Fuelled by affluent regional populations and population growth, demand for pig meat during some festival periods in Vietnam and Laos can jump 20-40 percent according to locals, sparking a steady trickle of trade between countries.


Yet a human-health concern has prompted investigations into high incidences of the tapeworm parasite Taenia solium. The larval stage of Taenia solium – cysticercosis – causes cysts in humans and pigs. In the human brain, cysts – neurocysticercosis – can lead to seizures or even death.


The adult tapeworm is spread by eating raw or undercooked pork contaminated with larval cysts, and the cycle of infection is closed by roaming pigs which consume infected human faeces.


In some villages in northern Laos, incidence rates of human taeniasis are as high as 25 percent, up from four percent – still considered endemic – in areas. A One Health joint approach has been launched into pig and human health by CIAT, ACIAR, the Australian Animal Health Laboratories (AAHL), Australia’s national science agency CSIRO and local partners including NAFRI.*


Anna Okello, ACIAR Country Project Coordinator for human and animal health, said: “We’re optimistic that current medical and educational efforts can be successful in controlling the disease. However, more work is required to raise awareness of this disease and roll out control interventions where they are most required.”


At the same time, better pig management led by CIAT is expected to improve pig production – with positive impacts on human health, smallholder profits and more efficient natural resource use, for a more robust farming system.


Four-pronged approach to healthier pigs


In the last of the fading light before thick mist settles, Ammaly Phengvilaysouk is busy talking with a group of farmers in a small hamlet of Phongsaly, noting down how many sacks of pig feed each has received. He’s a familiar face here.


Head of the Pig Research Station at Lao’s National Agriculture and Forestry Research Institute (NAFRI)’s Livestock Research Center, he explains: “More than 85 percent of farmers in Laos keep pigs. When farmers need money for school fees, health problems or rice shortages they sell the pigs, and they are eaten during festivals.”


Since 2011, Phengvilaysouk and his team have implemented a four-pronged approach to improving pig production, training around 40 volunteer champion farmers in four basic steps: penning, fattening, vaccinations and forage feeding.

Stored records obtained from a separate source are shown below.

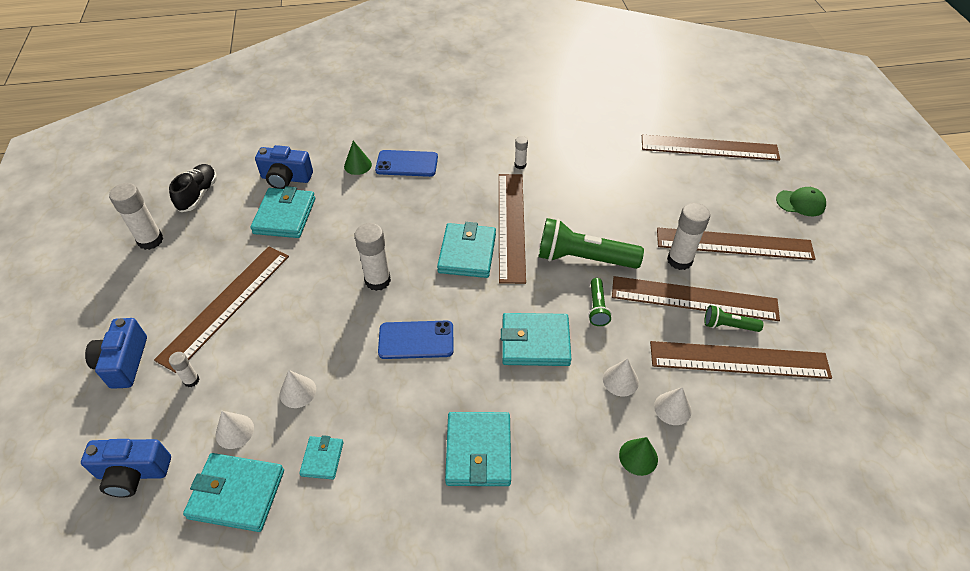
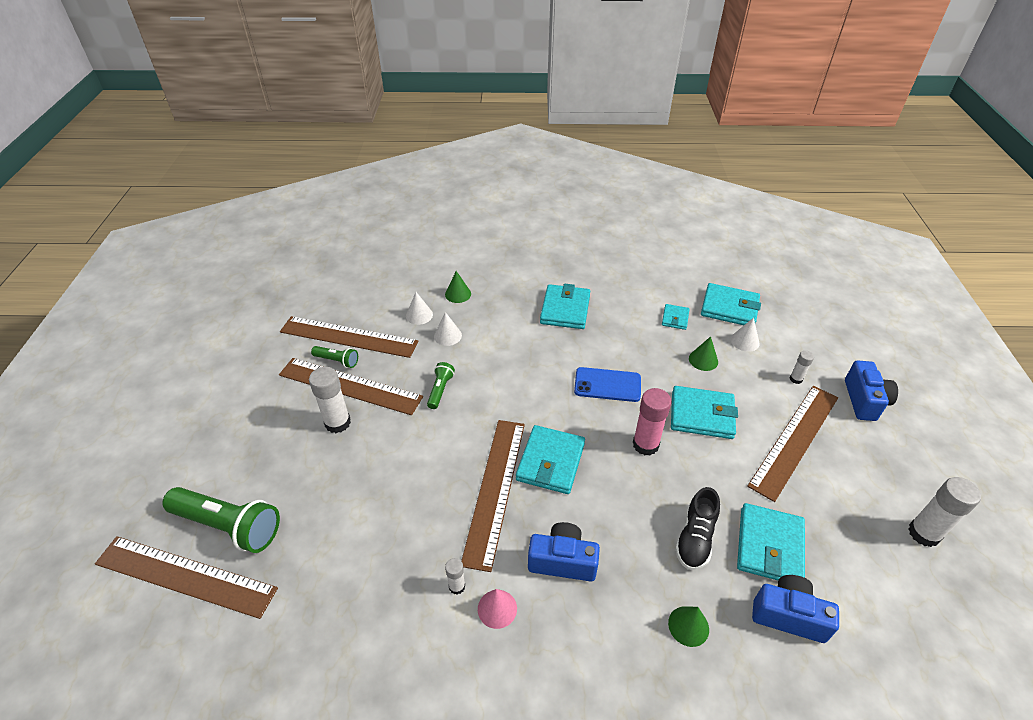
camera: 170 degrees left, 5 degrees down
(133, 473) = (808, 327): blue camera -> blue camera (562, 561)
(198, 195) = (903, 603): black shoe -> black shoe (695, 538)
(298, 392) = (703, 360): white cone -> green cone
(378, 280) = (645, 444): white glue stick -> pink glue stick
(407, 164) = (616, 616): blue phone -> none
(489, 158) = (497, 608): none -> pink cone
(535, 342) = (505, 370): turquoise wallet -> turquoise wallet (702, 415)
(583, 258) = (432, 438): green flashlight -> green flashlight (229, 526)
(734, 244) = (271, 432): brown ruler -> none
(800, 203) = (157, 470): green cap -> none

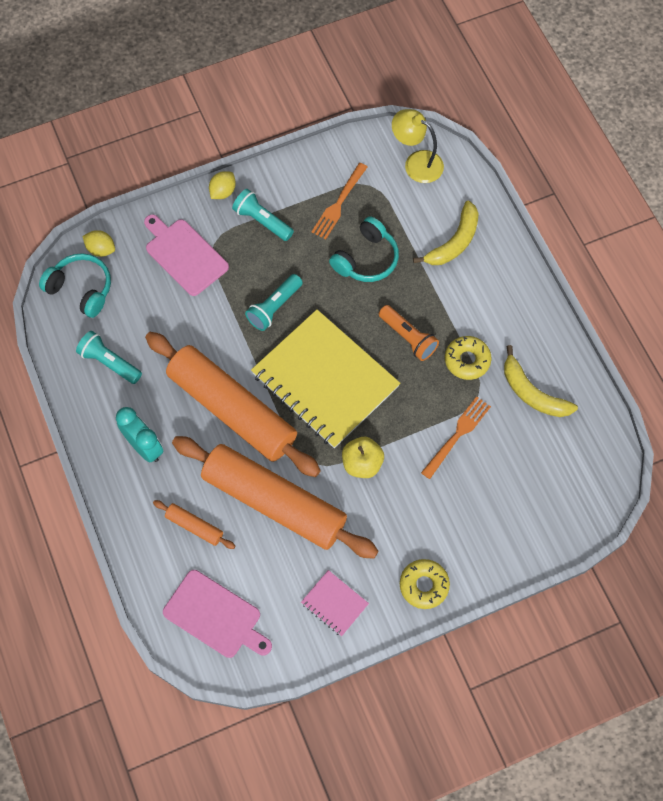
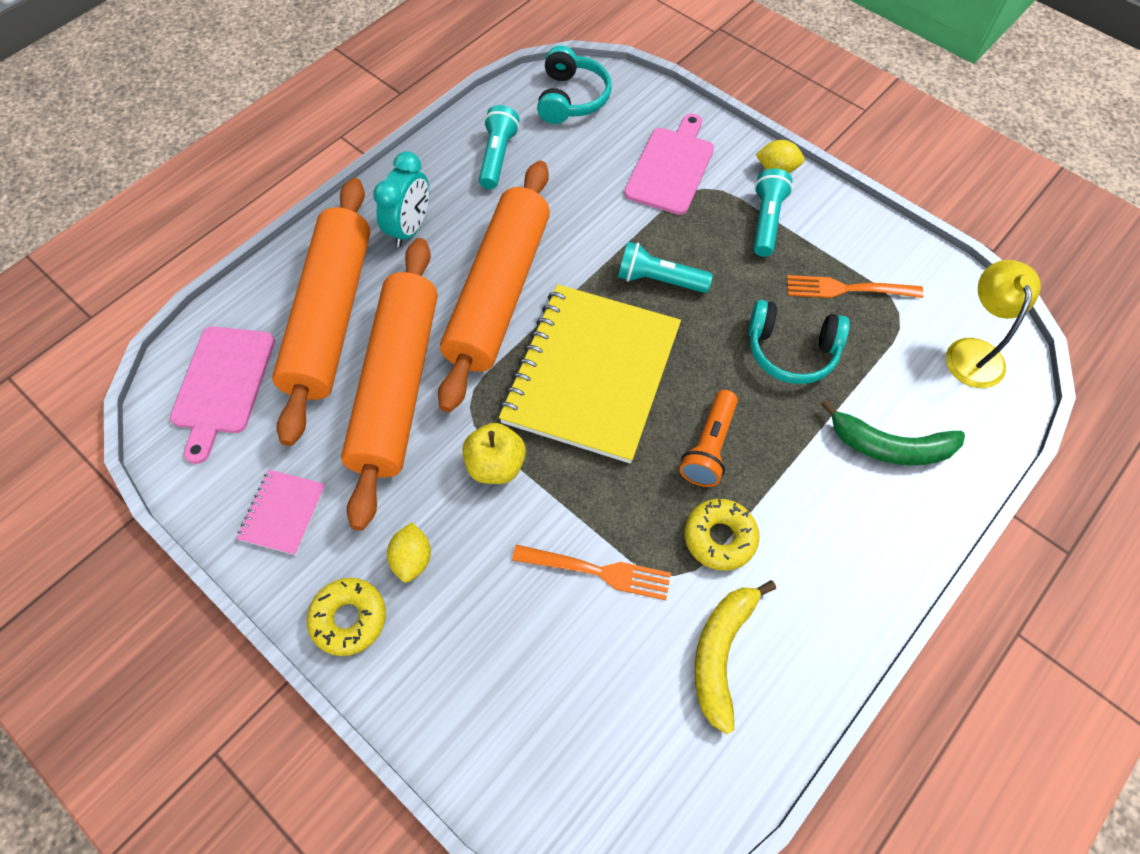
camera: 65 degrees right, 5 degrees down
(101, 249) = (629, 95): yellow lemon -> yellow lemon (412, 559)
(194, 526) = (330, 316): orange rolling pin -> orange rolling pin, size x2.48
(454, 242) = (890, 446): yellow banana -> green banana

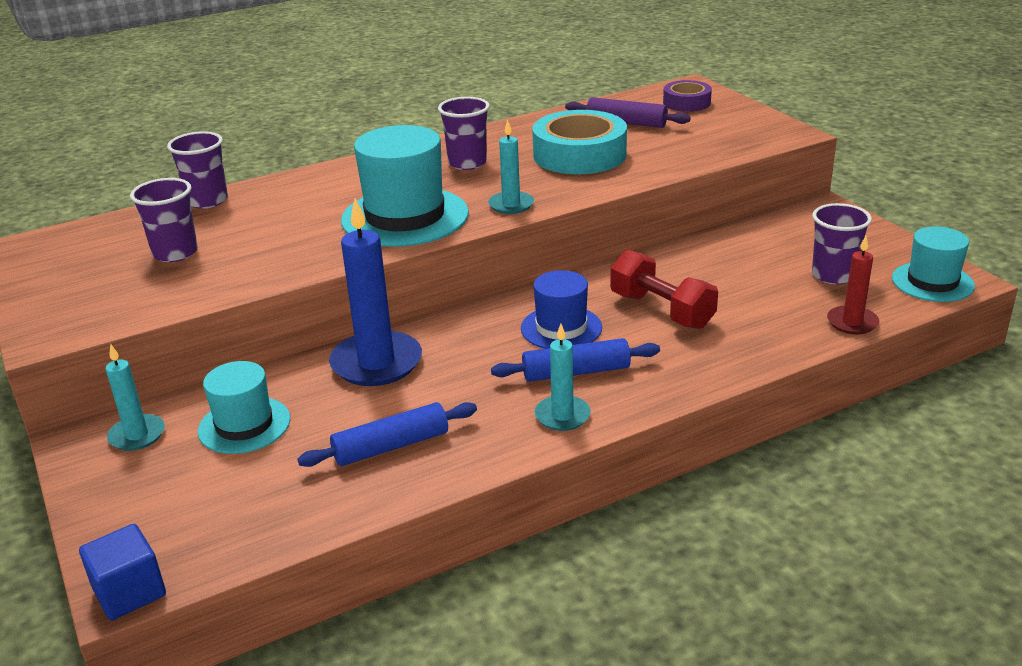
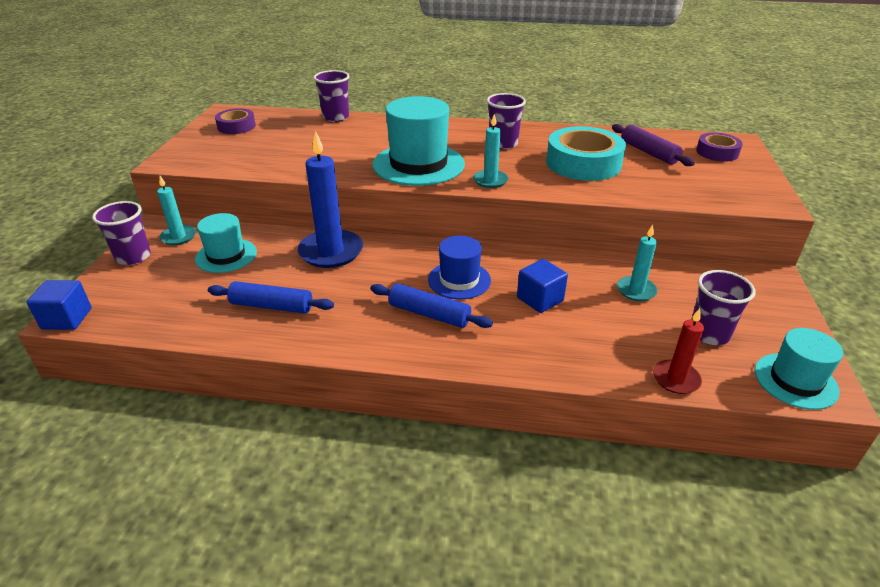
camera: 35 degrees right, 5 degrees up
(75, 258) = (236, 126): none -> purple tape
(175, 253) = (280, 140): purple cup -> purple cup (133, 257)
(562, 416) = (383, 339): turquoise candle -> turquoise candle (636, 290)
(662, 310) = (540, 299): red dumbbell -> blue cube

Penning pigs can contain disease spread, and feeding them high-quality forages like Stylosanthes guianensis or Aeschynomene histrix increases their survival rate. Pigs fed low-quality wild fodder don’t grow fast enough or fetch good prices.


Tassilo Tiemann, CIAT’s forage and livestock systems specialist leading the research, explained: “Investing in feed concentrate is more expensive – but ten pigs can bring in a US$200-300 profit: a considerable amount for smallholders.”


“Initially, farmers didn’t understand well-functioning pig production systems,” he added. “Farmers couldn’t justify the work involved in growing forages. So we provided animals and feed under contractual agreement, and farmers pay back the initial costs.”